━━━ TEXT

Left Coast by Alexander Cockburn Left Coast by Alexander Cockburn Left Coast by Alexander Cockburn
Left Coast by Alexander Cockburn Left Coast by Alexander Cockburn Left Coast by Alexander Cockburn
Left Coast by Alexander Cockburn Left Coast by Alexander Cockburn Left Coast by Alexander Cockburn

June 8, 2001

Things You Can't Say in America
FDR knew about the attack on Pearl Harbor

It doesn't matter how many times you prove it. Wait five years and you have to prove it all over again. Take Pearl Harbor. The fact that FDR knew the Japanese were going to attack is something that should by now be as solidly established in American historiography as William Randolph Hearst's famous order to his photographer, "You furnish the pictures, I'll furnish the war," (the conflict under discussion being the Spanish American war).

John Flynn made a sound case for Roosevelt's foreknowledge in 1946.  Relying on public documents, the historian Charles Beard did it magisterially in 1948, with his FDR and the Coming of the War 1941. John Toland wrapped it with Infamy in the early 1980s. Robert Stinnett made the case all over again a year ago with Day of Deceit. I can guarantee to you that about five years down the road, after the National Archives have released another truckload of documents, someone will be triumphantly writing that the case has "finally been made," and someone else will be whining that "once again the conspiracy mongers are at work."

There's no mystery as to why this should be. As Flynn and Beard both understood, FDR's manipulation of the attack on Pearl Harbor goes to the very heart of executive abuse of the warmaking power. Not matter how mountainous the evidence, the case will always officially be "non proven," "a conspiracy theory." For the same reason, despite a hundred proofs, it remains officially "non proven," time and time, that US leaders order the assassination of foreign leaders. By now, it should be as soundly based in American historiography as…as…Johnson's manipulation of Tonkin Gulf in the Vietnam War that the White House requisitioned (with only partial success) the deaths of Trujillo, Lumumba, Castro, the Diem brothers, Chou En Lai, Qaddafi, and  perhaps even the Swedish leftish prime minister, Olof Palme, though this one has never been properly settled or even mooted.

━━━━━━

WORK TO COMPLETE:
A. Answer these questions from the Pearl Harbor column:
(i) In what year did Charles Beard publish FDR and the Coming of the War 1941?
(ii) What is the title of Robert Stinnett's book?
(iii) Which war was William Randolph Hearst's order to his photographer about?
B. From the Pearl Harbor column, pull out the stretch from "There's no mystery" through "or even mooted.", word for word.

━━━ RAW DATA

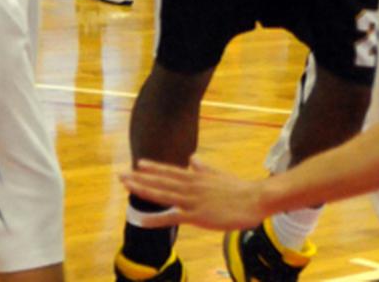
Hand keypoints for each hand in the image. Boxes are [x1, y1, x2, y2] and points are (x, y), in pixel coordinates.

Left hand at [120, 157, 268, 230]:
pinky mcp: (198, 215)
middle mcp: (191, 186)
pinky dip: (156, 218)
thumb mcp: (218, 174)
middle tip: (121, 175)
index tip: (139, 164)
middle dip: (140, 178)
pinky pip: (172, 217)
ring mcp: (193, 200)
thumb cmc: (239, 189)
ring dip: (143, 190)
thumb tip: (192, 158)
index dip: (154, 168)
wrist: (256, 199)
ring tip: (127, 185)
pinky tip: (142, 220)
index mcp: (197, 176)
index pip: (171, 171)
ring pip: (163, 194)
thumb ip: (202, 167)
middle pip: (161, 181)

━━━━━━

RESPONSES TO THE EXERCISE:
A.
(i) 1948
(ii) Day of Deceit
(iii) The Spanish American war

B.
There's no mystery as to why this should be. As Flynn and Beard both understood, FDR's manipulation of the attack on Pearl Harbor goes to the very heart of executive abuse of the warmaking power. Not matter how mountainous the evidence, the case will always officially be "non proven," "a conspiracy theory." For the same reason, despite a hundred proofs, it remains officially "non proven," time and time, that US leaders order the assassination of foreign leaders. By now, it should be as soundly based in American historiography as…as…Johnson's manipulation of Tonkin Gulf in the Vietnam War that the White House requisitioned (with only partial success) the deaths of Trujillo, Lumumba, Castro, the Diem brothers, Chou En Lai, Qaddafi, and  perhaps even the Swedish leftish prime minister, Olof Palme, though this one has never been properly settled or even mooted.